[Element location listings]
* START *

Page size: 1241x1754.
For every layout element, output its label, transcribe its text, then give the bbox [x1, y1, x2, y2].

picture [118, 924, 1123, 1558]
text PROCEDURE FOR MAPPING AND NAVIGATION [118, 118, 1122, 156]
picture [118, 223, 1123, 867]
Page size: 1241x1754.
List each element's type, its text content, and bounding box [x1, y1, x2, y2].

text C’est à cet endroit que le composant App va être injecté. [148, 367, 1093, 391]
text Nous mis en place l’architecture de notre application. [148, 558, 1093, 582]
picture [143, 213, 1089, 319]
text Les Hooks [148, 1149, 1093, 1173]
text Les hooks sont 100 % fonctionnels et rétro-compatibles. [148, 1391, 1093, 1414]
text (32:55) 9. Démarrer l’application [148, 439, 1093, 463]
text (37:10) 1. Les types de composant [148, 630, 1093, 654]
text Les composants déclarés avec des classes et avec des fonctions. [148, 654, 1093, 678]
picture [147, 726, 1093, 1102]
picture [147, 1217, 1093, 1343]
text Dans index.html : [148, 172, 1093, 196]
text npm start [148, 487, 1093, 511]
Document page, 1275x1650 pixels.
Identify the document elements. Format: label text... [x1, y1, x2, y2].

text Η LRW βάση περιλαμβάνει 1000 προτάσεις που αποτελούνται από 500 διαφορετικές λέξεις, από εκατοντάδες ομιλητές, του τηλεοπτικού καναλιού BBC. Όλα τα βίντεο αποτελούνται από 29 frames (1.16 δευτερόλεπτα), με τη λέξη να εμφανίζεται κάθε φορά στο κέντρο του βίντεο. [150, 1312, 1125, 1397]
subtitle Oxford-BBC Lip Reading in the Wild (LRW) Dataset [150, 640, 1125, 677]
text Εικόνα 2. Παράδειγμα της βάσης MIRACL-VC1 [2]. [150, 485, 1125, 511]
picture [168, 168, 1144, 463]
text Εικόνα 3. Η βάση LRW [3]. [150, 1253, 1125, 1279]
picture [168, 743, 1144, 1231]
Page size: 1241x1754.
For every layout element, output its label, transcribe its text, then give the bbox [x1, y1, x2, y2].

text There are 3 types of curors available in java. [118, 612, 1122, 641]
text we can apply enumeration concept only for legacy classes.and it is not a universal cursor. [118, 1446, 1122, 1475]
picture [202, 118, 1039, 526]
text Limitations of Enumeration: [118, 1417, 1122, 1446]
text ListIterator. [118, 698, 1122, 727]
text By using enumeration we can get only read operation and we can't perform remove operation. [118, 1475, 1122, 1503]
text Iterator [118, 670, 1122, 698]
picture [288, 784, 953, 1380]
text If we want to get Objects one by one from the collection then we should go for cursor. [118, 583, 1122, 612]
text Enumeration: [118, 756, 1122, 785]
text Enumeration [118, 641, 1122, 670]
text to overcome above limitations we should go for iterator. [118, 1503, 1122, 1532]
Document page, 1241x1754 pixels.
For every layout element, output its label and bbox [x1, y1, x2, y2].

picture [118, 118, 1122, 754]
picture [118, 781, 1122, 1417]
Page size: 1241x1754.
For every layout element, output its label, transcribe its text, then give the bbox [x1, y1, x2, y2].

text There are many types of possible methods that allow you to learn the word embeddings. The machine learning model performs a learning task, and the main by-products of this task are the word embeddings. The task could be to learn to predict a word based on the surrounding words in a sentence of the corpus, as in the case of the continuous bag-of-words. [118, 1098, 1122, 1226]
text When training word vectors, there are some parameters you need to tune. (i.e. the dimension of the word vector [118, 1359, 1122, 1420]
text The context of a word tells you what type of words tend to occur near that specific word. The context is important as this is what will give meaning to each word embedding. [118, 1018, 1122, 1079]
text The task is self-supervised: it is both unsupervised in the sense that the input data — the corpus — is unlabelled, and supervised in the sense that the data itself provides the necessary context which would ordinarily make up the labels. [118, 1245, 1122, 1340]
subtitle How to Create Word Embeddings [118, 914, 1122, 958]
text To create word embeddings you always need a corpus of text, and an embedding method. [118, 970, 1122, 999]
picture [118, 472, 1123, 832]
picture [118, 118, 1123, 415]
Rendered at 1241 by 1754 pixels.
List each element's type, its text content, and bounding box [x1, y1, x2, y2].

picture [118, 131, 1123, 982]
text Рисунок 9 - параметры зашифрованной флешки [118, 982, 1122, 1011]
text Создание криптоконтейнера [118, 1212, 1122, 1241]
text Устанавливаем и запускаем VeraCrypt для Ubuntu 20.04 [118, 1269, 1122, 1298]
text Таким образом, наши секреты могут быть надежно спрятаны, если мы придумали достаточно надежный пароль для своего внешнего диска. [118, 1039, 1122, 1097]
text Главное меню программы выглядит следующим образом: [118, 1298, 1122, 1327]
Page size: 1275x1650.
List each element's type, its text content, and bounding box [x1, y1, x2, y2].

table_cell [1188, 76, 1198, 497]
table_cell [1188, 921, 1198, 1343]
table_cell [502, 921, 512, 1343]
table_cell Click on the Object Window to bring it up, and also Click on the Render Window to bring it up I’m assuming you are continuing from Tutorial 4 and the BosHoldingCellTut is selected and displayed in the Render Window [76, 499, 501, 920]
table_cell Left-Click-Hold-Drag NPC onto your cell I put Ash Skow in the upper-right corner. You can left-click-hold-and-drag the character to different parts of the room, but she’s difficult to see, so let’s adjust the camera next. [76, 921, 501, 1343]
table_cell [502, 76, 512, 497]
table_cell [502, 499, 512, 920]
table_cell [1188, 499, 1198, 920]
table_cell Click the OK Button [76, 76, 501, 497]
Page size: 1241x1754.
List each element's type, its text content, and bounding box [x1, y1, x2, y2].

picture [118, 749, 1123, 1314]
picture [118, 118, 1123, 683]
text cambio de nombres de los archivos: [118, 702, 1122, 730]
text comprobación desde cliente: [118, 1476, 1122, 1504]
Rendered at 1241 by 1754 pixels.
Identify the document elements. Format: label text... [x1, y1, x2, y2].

* END *

TASK TO CARRY OUT —
Rewrite all of the data above as a JSON list of strings, with one string for each line and no blank lines.

SOLUTION TO THE EXERCISE —
[
  "Page size: 1241x1754.",
  "For every layout element, output its label, transcribe its text, then give the bbox [x1, y1, x2, y2].",
  "picture [118, 924, 1123, 1558]",
  "text PROCEDURE FOR MAPPING AND NAVIGATION [118, 118, 1122, 156]",
  "picture [118, 223, 1123, 867]",
  "Page size: 1241x1754.",
  "List each element's type, its text content, and bounding box [x1, y1, x2, y2].",
  "text C’est à cet endroit que le composant App va être injecté. [148, 367, 1093, 391]",
  "text Nous mis en place l’architecture de notre application. [148, 558, 1093, 582]",
  "picture [143, 213, 1089, 319]",
  "text Les Hooks [148, 1149, 1093, 1173]",
  "text Les hooks sont 100 % fonctionnels et rétro-compatibles. [148, 1391, 1093, 1414]",
  "text (32:55) 9. Démarrer l’application [148, 439, 1093, 463]",
  "text (37:10) 1. Les types de composant [148, 630, 1093, 654]",
  "text Les composants déclarés avec des classes et avec des fonctions. [148, 654, 1093, 678]",
  "picture [147, 726, 1093, 1102]",
  "picture [147, 1217, 1093, 1343]",
  "text Dans index.html : [148, 172, 1093, 196]",
  "text npm start [148, 487, 1093, 511]",
  "Document page, 1275x1650 pixels.",
  "Identify the document elements. Format: label text... [x1, y1, x2, y2].",
  "text Η LRW βάση περιλαμβάνει 1000 προτάσεις που αποτελούνται από 500 διαφορετικές λέξεις, από εκατοντάδες ομιλητές, του τηλεοπτικού καναλιού BBC. Όλα τα βίντεο αποτελούνται από 29 frames (1.16 δευτερόλεπτα), με τη λέξη να εμφανίζεται κάθε φορά στο κέντρο του βίντεο. [150, 1312, 1125, 1397]",
  "subtitle Oxford-BBC Lip Reading in the Wild (LRW) Dataset [150, 640, 1125, 677]",
  "text Εικόνα 2. Παράδειγμα της βάσης MIRACL-VC1 [2]. [150, 485, 1125, 511]",
  "picture [168, 168, 1144, 463]",
  "text Εικόνα 3. Η βάση LRW [3]. [150, 1253, 1125, 1279]",
  "picture [168, 743, 1144, 1231]",
  "Page size: 1241x1754.",
  "For every layout element, output its label, transcribe its text, then give the bbox [x1, y1, x2, y2].",
  "text There are 3 types of curors available in java. [118, 612, 1122, 641]",
  "text we can apply enumeration concept only for legacy classes.and it is not a universal cursor. [118, 1446, 1122, 1475]",
  "picture [202, 118, 1039, 526]",
  "text Limitations of Enumeration: [118, 1417, 1122, 1446]",
  "text ListIterator. [118, 698, 1122, 727]",
  "text By using enumeration we can get only read operation and we can't perform remove operation. [118, 1475, 1122, 1503]",
  "text Iterator [118, 670, 1122, 698]",
  "picture [288, 784, 953, 1380]",
  "text If we want to get Objects one by one from the collection then we should go for cursor. [118, 583, 1122, 612]",
  "text Enumeration: [118, 756, 1122, 785]",
  "text Enumeration [118, 641, 1122, 670]",
  "text to overcome above limitations we should go for iterator. [118, 1503, 1122, 1532]",
  "Document page, 1241x1754 pixels.",
  "For every layout element, output its label and bbox [x1, y1, x2, y2].",
  "picture [118, 118, 1122, 754]",
  "picture [118, 781, 1122, 1417]",
  "Page size: 1241x1754.",
  "For every layout element, output its label, transcribe its text, then give the bbox [x1, y1, x2, y2].",
  "text There are many types of possible methods that allow you to learn the word embeddings. The machine learning model performs a learning task, and the main by-products of this task are the word embeddings. The task could be to learn to predict a word based on the surrounding words in a sentence of the corpus, as in the case of the continuous bag-of-words. [118, 1098, 1122, 1226]",
  "text When training word vectors, there are some parameters you need to tune. (i.e. the dimension of the word vector [118, 1359, 1122, 1420]",
  "text The context of a word tells you what type of words tend to occur near that specific word. The context is important as this is what will give meaning to each word embedding. [118, 1018, 1122, 1079]",
  "text The task is self-supervised: it is both unsupervised in the sense that the input data — the corpus — is unlabelled, and supervised in the sense that the data itself provides the necessary context which would ordinarily make up the labels. [118, 1245, 1122, 1340]",
  "subtitle How to Create Word Embeddings [118, 914, 1122, 958]",
  "text To create word embeddings you always need a corpus of text, and an embedding method. [118, 970, 1122, 999]",
  "picture [118, 472, 1123, 832]",
  "picture [118, 118, 1123, 415]",
  "Rendered at 1241 by 1754 pixels.",
  "List each element's type, its text content, and bounding box [x1, y1, x2, y2].",
  "picture [118, 131, 1123, 982]",
  "text Рисунок 9 - параметры зашифрованной флешки [118, 982, 1122, 1011]",
  "text Создание криптоконтейнера [118, 1212, 1122, 1241]",
  "text Устанавливаем и запускаем VeraCrypt для Ubuntu 20.04 [118, 1269, 1122, 1298]",
  "text Таким образом, наши секреты могут быть надежно спрятаны, если мы придумали достаточно надежный пароль для своего внешнего диска. [118, 1039, 1122, 1097]",
  "text Главное меню программы выглядит следующим образом: [118, 1298, 1122, 1327]",
  "Page size: 1275x1650.",
  "List each element's type, its text content, and bounding box [x1, y1, x2, y2].",
  "table_cell [1188, 76, 1198, 497]",
  "table_cell [1188, 921, 1198, 1343]",
  "table_cell [502, 921, 512, 1343]",
  "table_cell Click on the Object Window to bring it up, and also Click on the Render Window to bring it up I’m assuming you are continuing from Tutorial 4 and the BosHoldingCellTut is selected and displayed in the Render Window [76, 499, 501, 920]",
  "table_cell Left-Click-Hold-Drag NPC onto your cell I put Ash Skow in the upper-right corner. You can left-click-hold-and-drag the character to different parts of the room, but she’s difficult to see, so let’s adjust the camera next. [76, 921, 501, 1343]",
  "table_cell [502, 76, 512, 497]",
  "table_cell [502, 499, 512, 920]",
  "table_cell [1188, 499, 1198, 920]",
  "table_cell Click the OK Button [76, 76, 501, 497]",
  "Page size: 1241x1754.",
  "List each element's type, its text content, and bounding box [x1, y1, x2, y2].",
  "picture [118, 749, 1123, 1314]",
  "picture [118, 118, 1123, 683]",
  "text cambio de nombres de los archivos: [118, 702, 1122, 730]",
  "text comprobación desde cliente: [118, 1476, 1122, 1504]",
  "Rendered at 1241 by 1754 pixels.",
  "Identify the document elements. Format: label text... [x1, y1, x2, y2]."
]